Dreads in the sky, I and I, 2 new Vans on a land four
Take that back, make that 2 new shoes on the van floor
Me and my band out on that road
On a never-back-down-from-my-stance tour
Yeah, touch more souls than a dance floor
While they touch less floors than a hand or
Ceiling fan or - wait, let me tell ya slower
Lift my fans up to the ceiling and you'll never touch the floor
Woah, now if Noah need a rower
I'll be there with my oar till we get back to the shore
Dad made me a soldier, GI Joe to these Cobras
Tryna FBI my Panther, CIA my Sankofa
Infiltrate my Carter, illuminate my culture
While they watching through that buckle, but I stay up on my hustle
Turn that belt back on they self, now I watch them scream for help
Like Africa need aid, or black women as maids
Uncover undercovers turn those maids to Bubba's mothers
Take the hero out the Nino, keep it real as trouble-trouble, huh?
Or maybe cartoon Martin on The Boondocks
Flip the script on chicks who think their shit smells like perfume shops
Help them girls find beauty without a magazine or movie
She Delilah with them .45s or Keisha with that Uzi
Now I know that's contradiction, wants and needs in competition
But it's hard to stay on point with such extremes in opposition
While we waiting on that compromise, proceed with that conscious eye
New gang alert: hashtag occupies
Repper 'til the death of me, FnF, what's left of me
All my hate is for the fake recipes for wrestling
Only time I wrestle's when I'm wrestling with settling
Only way I settle if we wrestle over everything
I know that that don't mix like ecstasy and ketamine
Funny how I'm only sick if you never catch a thing
Argue with your friends over what really the record means
Back and forth about its course, with professors refereeing
Why he so rebellious? Up-front with his realness?
They wanna be fiascoes, reproduce his failures
Emperor is his alias, but not Marcus Aurelius
This is more like Sparta: kick you down a well, kid
And on my last check, I copped the NSX, just like Pharrell did
Well did, better doings to come
My only promise is I'll never ruin the young
I'll never human the sung lyrics in a spirit that's
Superhuman to some, keep you pursuing the sum of
Slums, plus, get up out of them, plus, never forget
Just where you from, plus, make sure that you're ballin'
When you come back up in them, plus, we don't die, multiply
Every single come-up, parum-pa-pum-pum, yup

[Hook]

Lupe Fiasco

The Chicago born Wasalu Muhammad Jaco first tasted success when he featured on Kanye West’s hit “Touch the Sky”, a track that shortly preceded his real breakout, his 2006 debut album Lupe Fiasco’s Food & Liquor, and he never looked back. He has established himself as one of the greatest urban wordsmiths of all time, with Genius even dubbing him the ‘Proust of Rap’.

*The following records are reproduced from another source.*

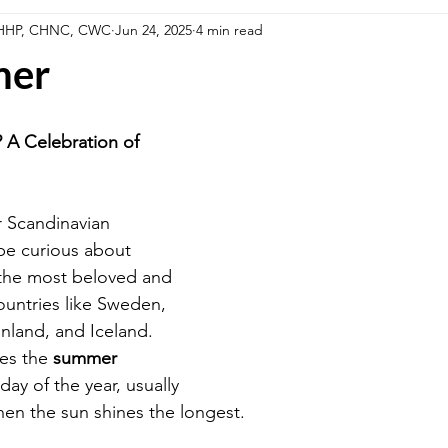
, HHP, CHNC, CWC
Jun 24, 2025
4 min read
llness Series
Summer Fun in the Sun Foods
Fall Harvest Fo
mer
estyle
Cooking Methods
A Celebration of 
r Scandinavian 
be curious about 
 the most beloved and 
ountries like Sweden, 
nland, and Iceland. 
es the 
summer 
day of the year, usually 
en the sun shines the longest.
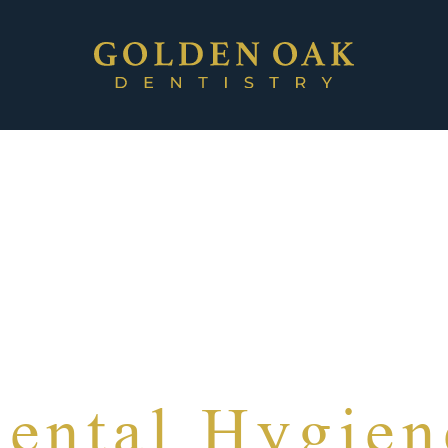
ental Hygien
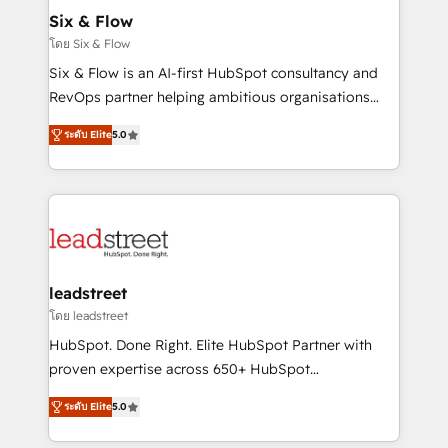
Certified
helps the following industries: logistics & 3PL, home
Six & Flow
improvement & construction, branding and
โดย Six & Flow
commercialization, real estate, health, education,
Six & Flow is an AI-first HubSpot consultancy and
SaaS, Software Dev & IT and consulting, make the
RevOps partner helping ambitious organisations
most out of their HubSpot experience operating in
grow with clarity, confidence, and intelligence.
the United States, EU, UAE, Mexico and Latin
ระดับ Elite
5.0
Operating across the UK, Netherlands, Ireland, and
America. From casual user to super fan: make
Canada, we’ve delivered thousands of successful
HubSpot an experience you LOVE!
HubSpot projects for mid-market and enterprise
clients worldwide, with over 10 years experience. We
combine HubSpot, data, and AI to design connected
go-to-market systems that align people, process,
and technology for predictable, scalable revenue
leadstreet
growth. Our expertise spans RevOps, CRM and data
โดย leadstreet
architecture, AI enablement, and strategic marketing,
HubSpot. Done Right. Elite HubSpot Partner with
delivered through our proprietary FLAIR framework
proven expertise across 650+ HubSpot
for responsible AI adoption. As a HubSpot Elite
implementations. With 12+ years of HubSpot
Partner and ISO 27001:2022 certified consultancy,
ระดับ Elite
5.0
experience, we help you use the HubSpot platform
we blend strategy, creativity, and technology to help
to its fullest capacity, improve your current HubSpot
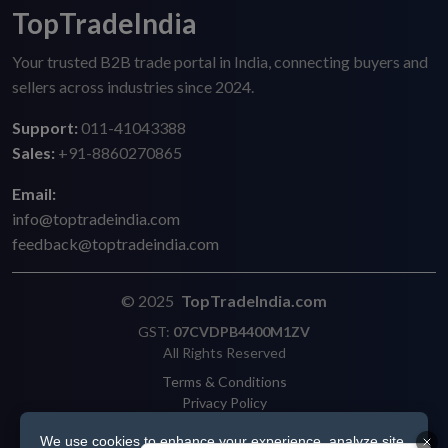
TopTradeIndia
Your trusted B2B trade portal in India, connecting buyers and
sellers across industries since 2024.
Support:
011-41043388
Sales:
+91-8860270865
Email:
info@toptradeindia.com
feedback@toptradeindia.com
© 2025
TopTradeIndia.com
GST:
07CVDPB4400M1ZV
All Rights Reserved
Terms & Conditions
Privacy Policy
Refund Policy
We use cookies to enhance your experience, analyze site
Shipping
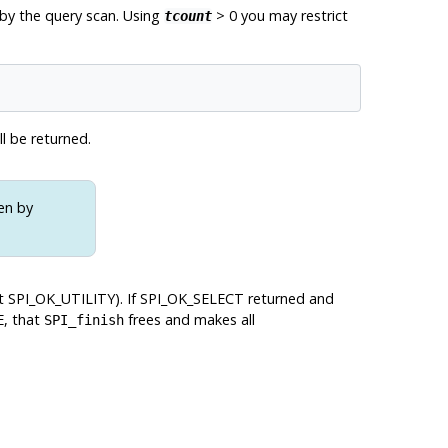
d by the query scan. Using
> 0 you may restrict
tcount
ll be returned.
en by
ot
SPI_OK_UTILITY
). If
SPI_OK_SELECT
returned and
E, that
frees and makes all
SPI_finish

While he’s now regarded of one of the 21st Century’s Hip-Hop greats, he wasn’t always a fan of the genre, initially disliking it due to the prominence of vulgarity and misogyny within it. In his late teens, he aspired to make it as a lyricist. In his early twenty’s, he met Jay-Z, who helped him sign with Atlantic Records in 2005. The following year, he released his debut album (Lupe Fiasco’s Food & Liquor), which was met with acclaim from fans and critics alike, as did his sophomore effort, Lupe Fiasco’s The Cool.

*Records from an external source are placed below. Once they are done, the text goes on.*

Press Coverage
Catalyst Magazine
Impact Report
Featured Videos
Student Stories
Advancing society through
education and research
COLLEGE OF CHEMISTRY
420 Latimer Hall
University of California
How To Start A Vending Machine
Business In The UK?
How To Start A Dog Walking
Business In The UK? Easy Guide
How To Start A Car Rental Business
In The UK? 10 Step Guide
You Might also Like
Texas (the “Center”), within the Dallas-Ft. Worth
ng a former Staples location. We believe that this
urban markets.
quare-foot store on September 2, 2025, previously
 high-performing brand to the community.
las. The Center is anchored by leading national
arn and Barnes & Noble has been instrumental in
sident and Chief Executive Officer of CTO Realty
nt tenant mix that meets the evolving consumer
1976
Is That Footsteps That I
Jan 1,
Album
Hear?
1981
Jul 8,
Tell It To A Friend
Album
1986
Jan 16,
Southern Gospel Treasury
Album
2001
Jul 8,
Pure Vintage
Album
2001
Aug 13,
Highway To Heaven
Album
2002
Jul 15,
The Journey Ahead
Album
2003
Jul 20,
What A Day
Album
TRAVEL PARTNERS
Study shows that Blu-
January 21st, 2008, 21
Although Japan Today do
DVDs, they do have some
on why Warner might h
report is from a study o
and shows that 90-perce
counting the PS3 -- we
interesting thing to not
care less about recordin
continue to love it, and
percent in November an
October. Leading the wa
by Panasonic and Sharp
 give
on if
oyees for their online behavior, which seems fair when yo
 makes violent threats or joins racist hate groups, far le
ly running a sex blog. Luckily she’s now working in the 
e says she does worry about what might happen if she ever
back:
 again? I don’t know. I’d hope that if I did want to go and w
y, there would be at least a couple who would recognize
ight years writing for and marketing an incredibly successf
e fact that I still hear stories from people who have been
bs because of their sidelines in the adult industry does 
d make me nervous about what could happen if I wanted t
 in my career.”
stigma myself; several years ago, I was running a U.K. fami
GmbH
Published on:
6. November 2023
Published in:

The following eight years of his career saw far less output than many would’ve anticipated. This can be partly attributed to his struggles with Atlantic Records. The executives wanted him to sign a 360 deal; however, as he refused to do so they instead shelved his already completed 3rd album, Lasers, and wouldn’t promote him as they had previously. The overseers at the label also interfered with his music (as they had tried to do with his fan-favorite track “Dumb it Down”); subsequently effecting the quality and sound of his third and fourth albums.